La peine est cette perte ou douleur infligée directement par le législateur pour défendre sa justice, qui a été outragée par la violation de la loi. Cela implique et inclut les conséquences naturelles du péché, mais celles-ci ne constituent nullement la totalité de cette peine. Dans toute peine, il y a un élément personnel, c'est-à-dire la sainte colère du législateur, et cela n'est que partiellement exprimé par les conséquences naturelles. À la lumière de cela, il est facile de voir que la peine n'a pas essentiellement pour but d'entraîner la réforme du contrevenant. Il y a une différence entre la discipline et la condamnation. La discipline provient de l'amour et elle a pour but de corriger (Jér. 10.24 ; 2 Co. 2.6-8 ; 1 Ti. 1.20 ; Hé. 12.6) ; mais la condamnation procède de la justice et n'a donc pas pour but de réformer le contrevenant (Ez. 28.22 ; 36.21ss. ; Ap. 16.5 ; 19.2). Elle n'a pas non plus principalement pour but d'avoir un effet de dissuasion et de prévention, bien que ce soit parfois ce qui se produit, car il n'est jamais juste de punir un individu simplement pour le bien de la société ; la punition ne servira d'ailleurs à rien de bon à moins que la personne punie ne l'ait méritée. La punition infligée par la loi n'est pas une discipline ni un remède, mais une simple rétribution. Ce n'est pas un moyen, mais une fin en soi. On ne corrige pas un meurtrier en le condamnant à mort ; il reçoit cependant une juste rétribution pour son geste. La peine capitale est un mandat divin (Ge. 9.5ss.).
Il ne faut qu'un seul mot pour énoncer la peine du péché et ce mot nous est donné dans la Bible : la mort. C'est une triple mort : physique, spirituelle et éternelle.
1. La mort physique. La mort physique est la séparation du corps et de L'âme. Elle est présentée dans les Écritures comme faisant partie de la peine du péché. C'est la signification la plus naturelle de Deu. 2.17 ; 3.19 ; No 16.29 ; 27.3. La prière de Moïse (Ps. 90.7-11) et celle d'Ézéchias (És. 38.17ss.) reconnaissent le caractère pénal de la mort. La même chose est vraie dans le Nouveau Testament (Jn. 8.44 ; Ro. 4.24ss. ; 5.12-17 ; 6.9ss. ; 8.3, 10ss. ; Ga. 3.13 ; 1 Pi. 4.6). Pour le chrétien, la mort n'est toutefois plus une peine, puisque Christ a souffert la mort comme peine du péché (Ps. 17.15 ; 2 Co. 5.8 ; Ph. 1.21-23 ; 1 Th. 4.13ss.). Pour lui, le corps dort, attendant la résurrection, et l'âme, absente du corps, entre consciemment dans la présence du Seigneur Jésus.
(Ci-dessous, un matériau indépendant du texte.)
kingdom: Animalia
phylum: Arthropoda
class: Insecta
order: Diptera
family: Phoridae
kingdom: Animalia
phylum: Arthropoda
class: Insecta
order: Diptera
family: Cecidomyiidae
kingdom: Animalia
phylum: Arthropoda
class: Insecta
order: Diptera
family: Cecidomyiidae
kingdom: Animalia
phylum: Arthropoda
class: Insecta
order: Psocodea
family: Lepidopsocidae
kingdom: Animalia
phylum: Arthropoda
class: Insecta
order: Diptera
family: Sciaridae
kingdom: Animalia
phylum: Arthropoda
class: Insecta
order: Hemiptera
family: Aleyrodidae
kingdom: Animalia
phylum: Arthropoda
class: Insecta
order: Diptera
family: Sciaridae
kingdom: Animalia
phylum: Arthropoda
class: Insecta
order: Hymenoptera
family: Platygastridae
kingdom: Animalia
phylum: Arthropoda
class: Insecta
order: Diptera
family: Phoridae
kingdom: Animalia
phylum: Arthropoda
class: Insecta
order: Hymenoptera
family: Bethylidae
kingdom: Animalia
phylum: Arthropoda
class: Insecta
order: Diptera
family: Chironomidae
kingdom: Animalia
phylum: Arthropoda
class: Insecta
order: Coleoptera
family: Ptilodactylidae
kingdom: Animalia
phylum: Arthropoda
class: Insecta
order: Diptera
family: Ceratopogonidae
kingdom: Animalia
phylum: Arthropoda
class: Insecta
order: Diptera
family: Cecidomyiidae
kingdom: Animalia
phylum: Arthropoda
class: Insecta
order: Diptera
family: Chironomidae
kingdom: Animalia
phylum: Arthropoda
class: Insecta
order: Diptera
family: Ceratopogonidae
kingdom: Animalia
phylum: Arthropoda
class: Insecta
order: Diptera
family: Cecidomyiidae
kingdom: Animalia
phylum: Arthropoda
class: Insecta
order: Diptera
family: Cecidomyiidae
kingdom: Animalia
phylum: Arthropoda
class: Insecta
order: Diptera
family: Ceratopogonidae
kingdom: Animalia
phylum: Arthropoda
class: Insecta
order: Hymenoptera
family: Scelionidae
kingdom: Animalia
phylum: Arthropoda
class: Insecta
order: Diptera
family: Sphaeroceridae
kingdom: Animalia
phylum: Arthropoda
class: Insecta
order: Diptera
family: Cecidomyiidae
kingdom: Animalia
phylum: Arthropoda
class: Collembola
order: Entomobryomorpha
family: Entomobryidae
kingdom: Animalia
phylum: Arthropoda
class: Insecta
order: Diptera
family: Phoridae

2. La mort spirituelle. La mort spirituelle est la séparation de l'âme d'avec Dieu. La peine proclamée en Éden, et qui a été infligée à toute la race, c'est principalement cette mort de l'âme (Ge. 2.17 ; Ro. 5.21 ; Ép. 2.1, 5). Par elle, l'homme a perdu la présence et la faveur de Dieu de même que la connaissance et le désir de Dieu. À cause de cela, il a besoin de passer de la mort à la vie (Lu. 15.32 ; Jn. 5.24 ; 8.51 ; Ép. 2.5).
3. La mort éternelle. La mort éternelle est simplement l'aboutissement et la pleine réalisation de la mort spirituelle. C'est la séparation éternelle de l'âme d'avec Dieu ainsi que le remords et la condamnation qui l'accompagnent (Mt. 10.28 ; 25.41 ; 2 Th. 1.9 ; Hé. 10.31 ; Ap. 14.11). Ce sujet sera examiné plus en détail dans notre étude des choses à venir.